Stored data

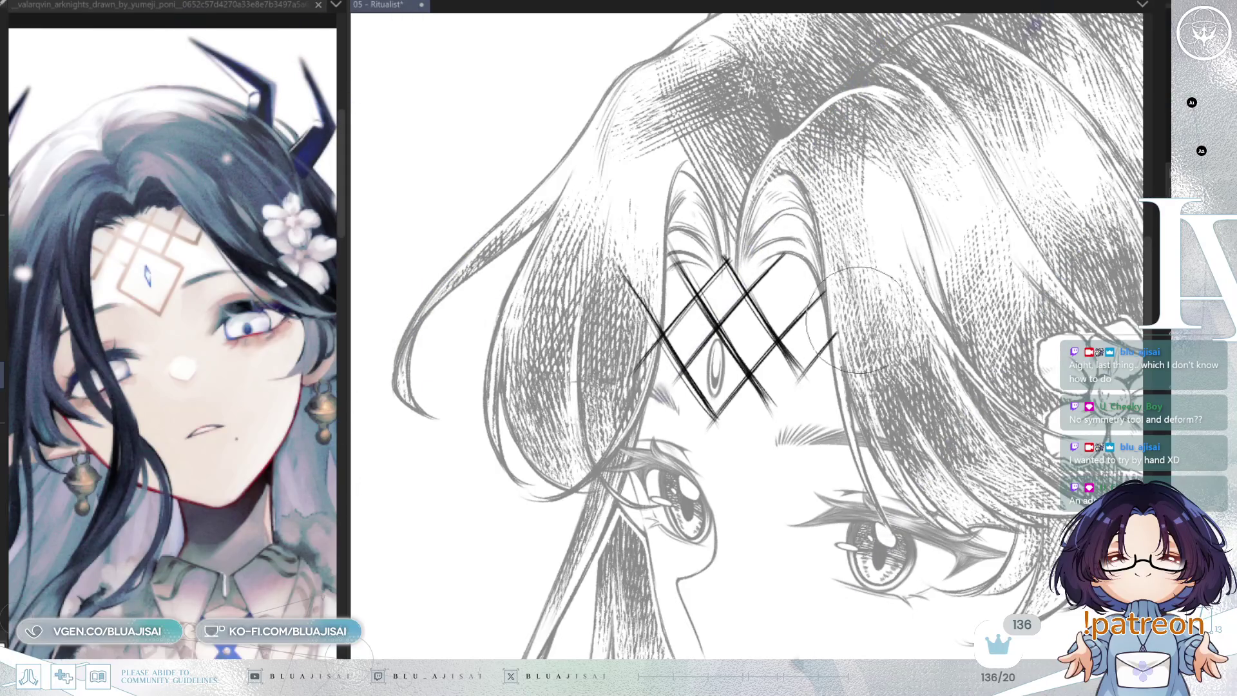
{"action": "left_click_drag", "start_coordinate": [635, 284], "coordinate": [648, 380]}
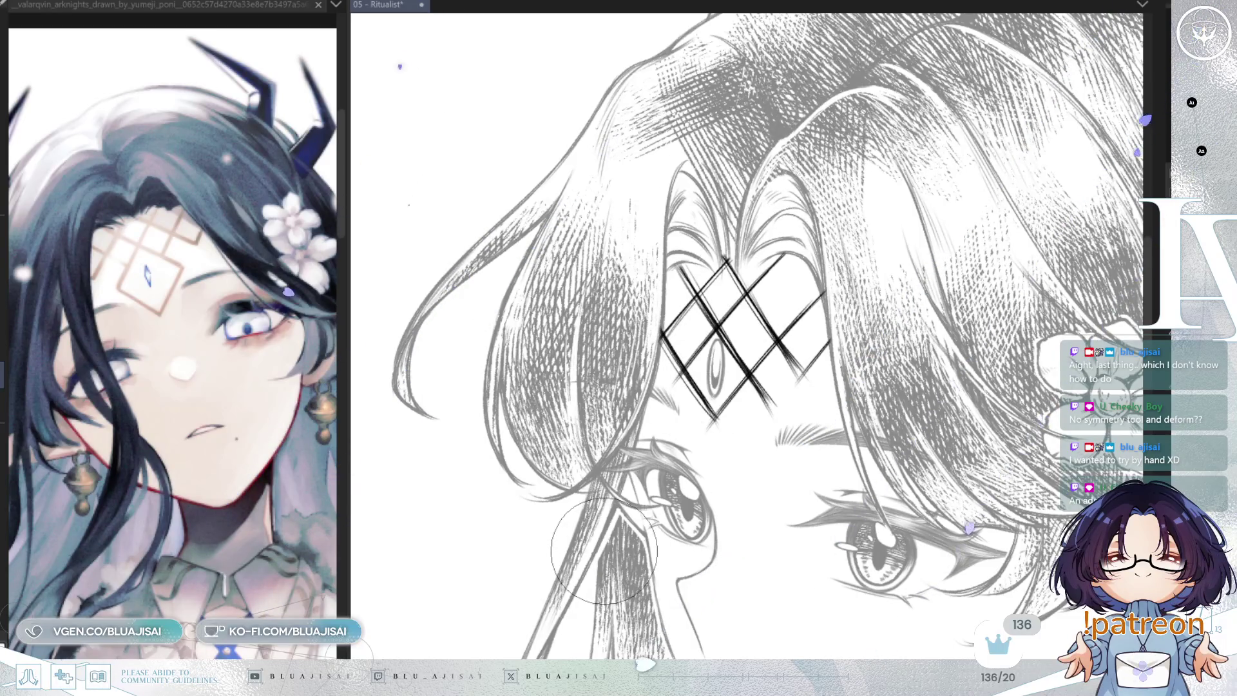
{"action": "mouse_move", "coordinate": [764, 380]}
{"action": "left_mouse_down"}
{"action": "mouse_move", "coordinate": [744, 396]}
{"action": "mouse_move", "coordinate": [696, 397]}
{"action": "left_mouse_up"}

_Exercise requirements_
Quote the records in full and exactly; skip any image.

_Solved exercise_
{"action": "left_click_drag", "start_coordinate": [635, 284], "coordinate": [648, 380]}
{"action": "mouse_move", "coordinate": [764, 380]}
{"action": "left_mouse_down"}
{"action": "mouse_move", "coordinate": [744, 396]}
{"action": "mouse_move", "coordinate": [696, 397]}
{"action": "left_mouse_up"}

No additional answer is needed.